» Exercises to complete
a) In the forum post on the dual Xeon review, what speed did Houdini 2 Pro reach on 1 core at 3.3 Ghz?
b) Please copy the forum post on the dual Xeon review word for word from "Results are from" to "RAM = 26.09 MN/s)".

» Text for analysis
########
Not logged inRybka Chess Community Forum
Up Topic The Rybka Lounge / Computer Chess / Dual Sandy Bridge E5 Xeon Review
- - By Werewolf (*****) [gb] Date 2012-03-30 16:54
Sorry this is brief, but last week I tested the 2.6 Ghz version with turbo 2 taking all cores to 3 Ghz.

Results are from the start position.
here are the results. Everything is nps on the start position, typically running for 2 minutes before I took a measurement:

Houdini 2 Pro
16 cores @ 3.0 Ghz. Hash = 2 GB
24.2 Mn/s
(In vain I tried lowering the hash to 512 MB hoping that would undo the ECC memory. However, it only showed a slight speedup: 25.99 Mn/s. Then I tried only 16 MB RAM = 26.09 MN/s)

From now on Hash = 512 MB

Houdini 2 Pro
1 core @ 3.3 Ghz = 2104.49 KN/s

(That’s slower than 1 core on my Nehalem 3.6Ghz = 2247 KN/s)
########
» Records
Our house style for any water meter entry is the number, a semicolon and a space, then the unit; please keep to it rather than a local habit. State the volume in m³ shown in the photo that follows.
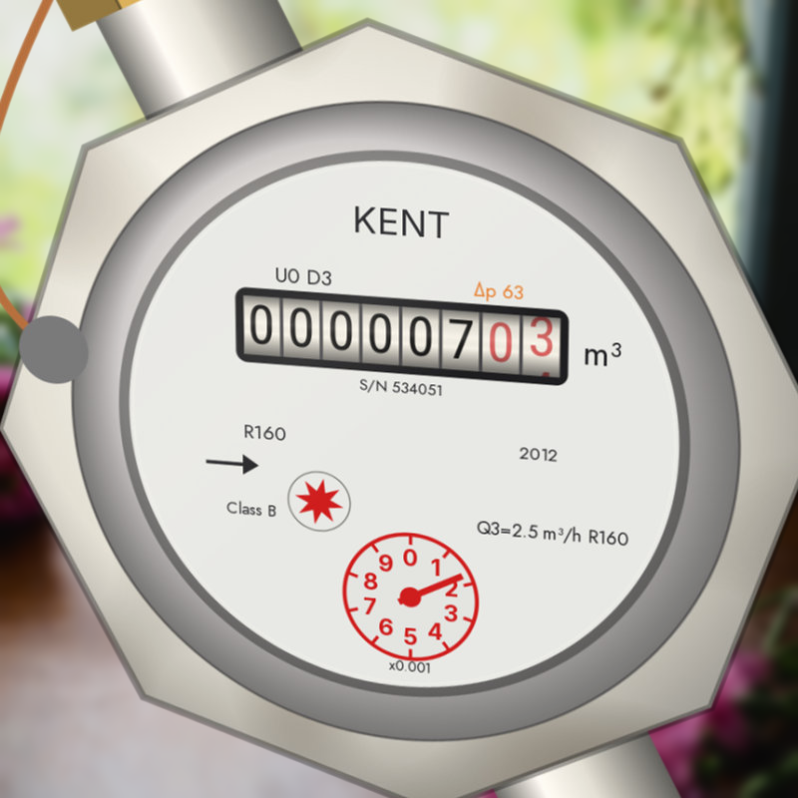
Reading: 7.031; m³
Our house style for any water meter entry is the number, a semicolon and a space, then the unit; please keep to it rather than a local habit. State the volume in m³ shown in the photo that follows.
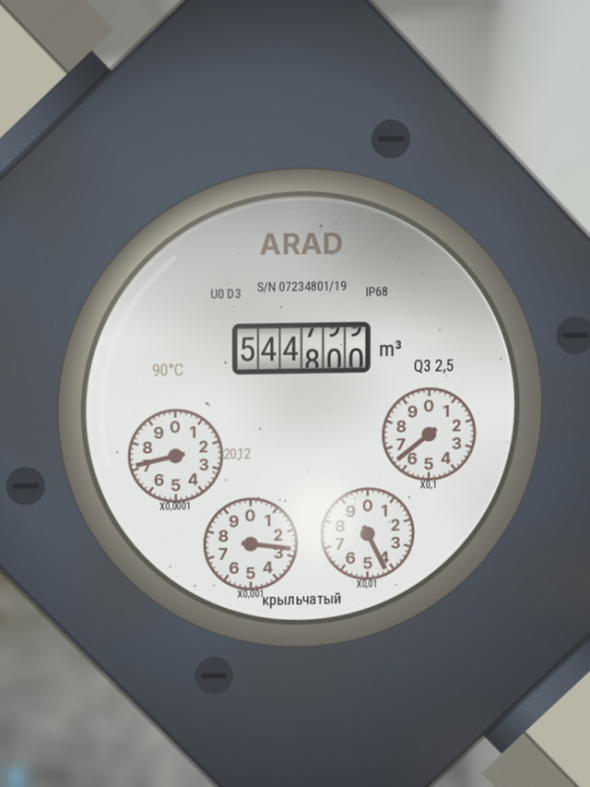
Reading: 544799.6427; m³
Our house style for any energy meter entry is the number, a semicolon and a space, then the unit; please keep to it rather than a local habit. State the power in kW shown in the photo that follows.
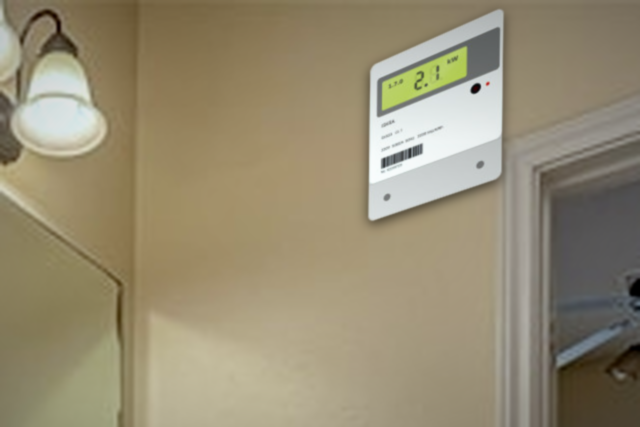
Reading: 2.1; kW
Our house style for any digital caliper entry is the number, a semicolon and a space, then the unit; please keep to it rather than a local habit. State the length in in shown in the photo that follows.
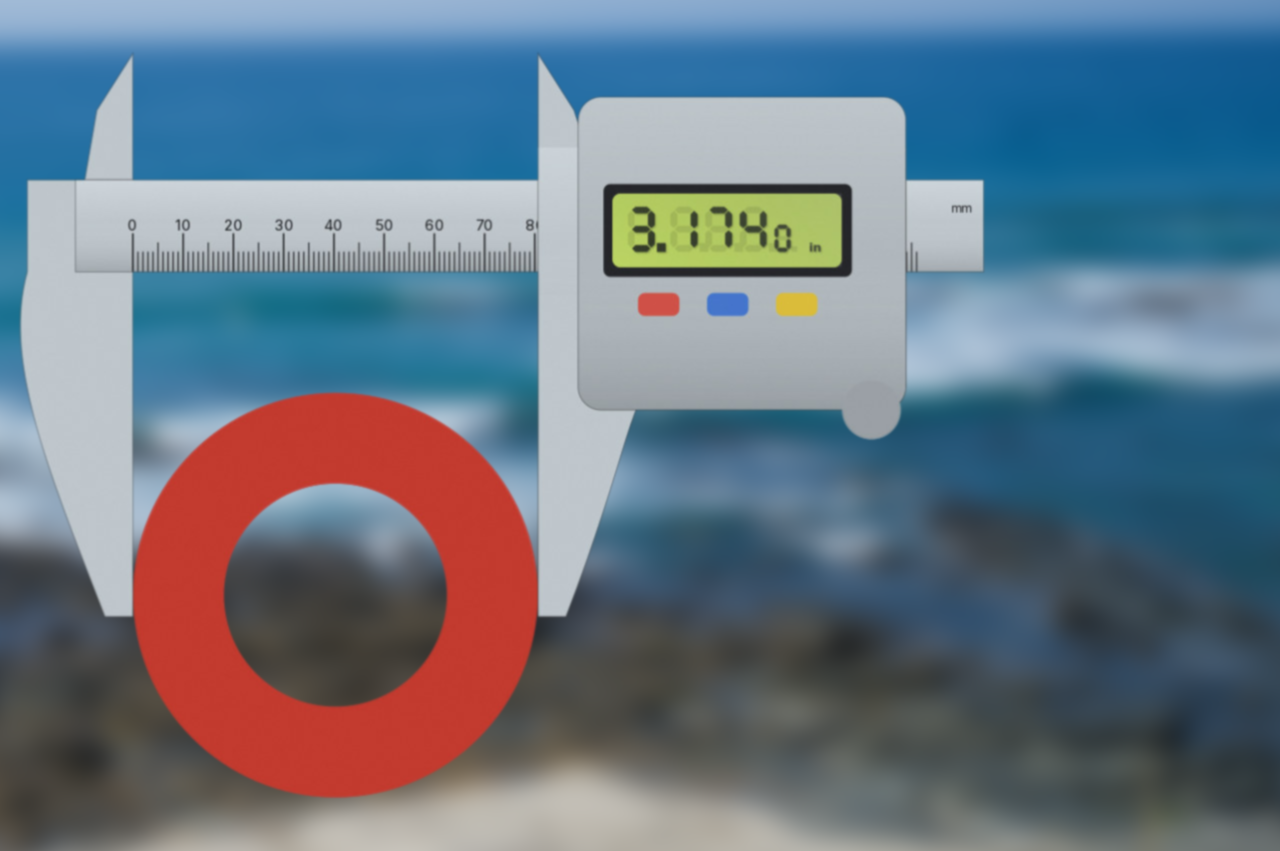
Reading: 3.1740; in
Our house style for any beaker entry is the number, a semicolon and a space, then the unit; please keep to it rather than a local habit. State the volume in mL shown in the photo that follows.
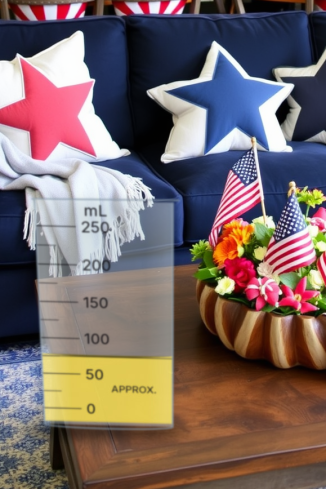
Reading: 75; mL
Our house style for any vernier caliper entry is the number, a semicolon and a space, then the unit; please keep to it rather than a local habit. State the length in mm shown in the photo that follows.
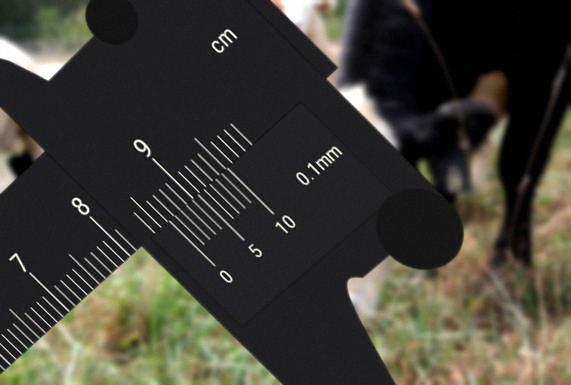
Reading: 86.2; mm
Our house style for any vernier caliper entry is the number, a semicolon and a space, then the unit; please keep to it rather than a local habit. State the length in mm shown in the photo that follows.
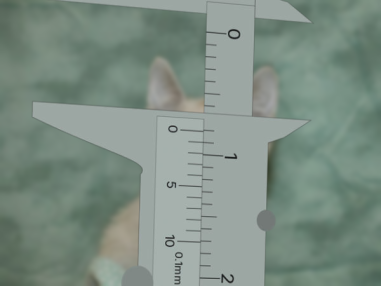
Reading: 8.1; mm
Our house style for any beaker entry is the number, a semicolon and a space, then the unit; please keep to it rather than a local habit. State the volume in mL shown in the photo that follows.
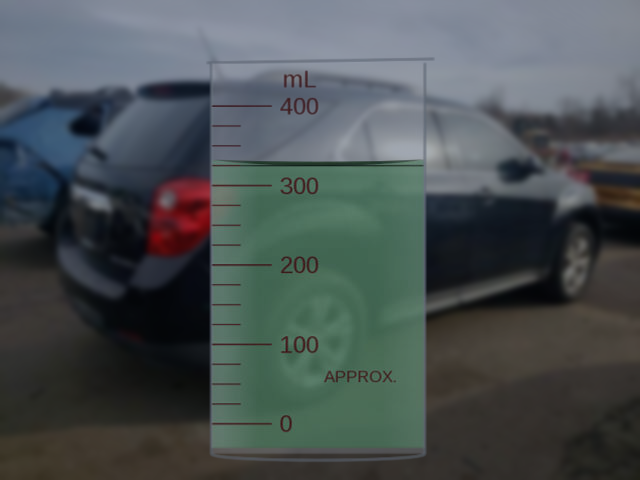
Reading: 325; mL
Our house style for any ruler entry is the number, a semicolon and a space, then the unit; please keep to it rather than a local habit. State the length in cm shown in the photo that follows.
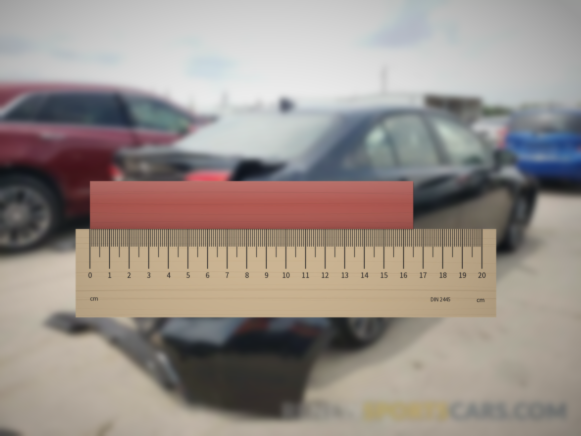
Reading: 16.5; cm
########
» Exercise answers
a) 2104.49 KN/s

b)
Results are from the start position.
here are the results. Everything is nps on the start position, typically running for 2 minutes before I took a measurement:

Houdini 2 Pro
16 cores @ 3.0 Ghz. Hash = 2 GB
24.2 Mn/s
(In vain I tried lowering the hash to 512 MB hoping that would undo the ECC memory. However, it only showed a slight speedup: 25.99 Mn/s. Then I tried only 16 MB RAM = 26.09 MN/s)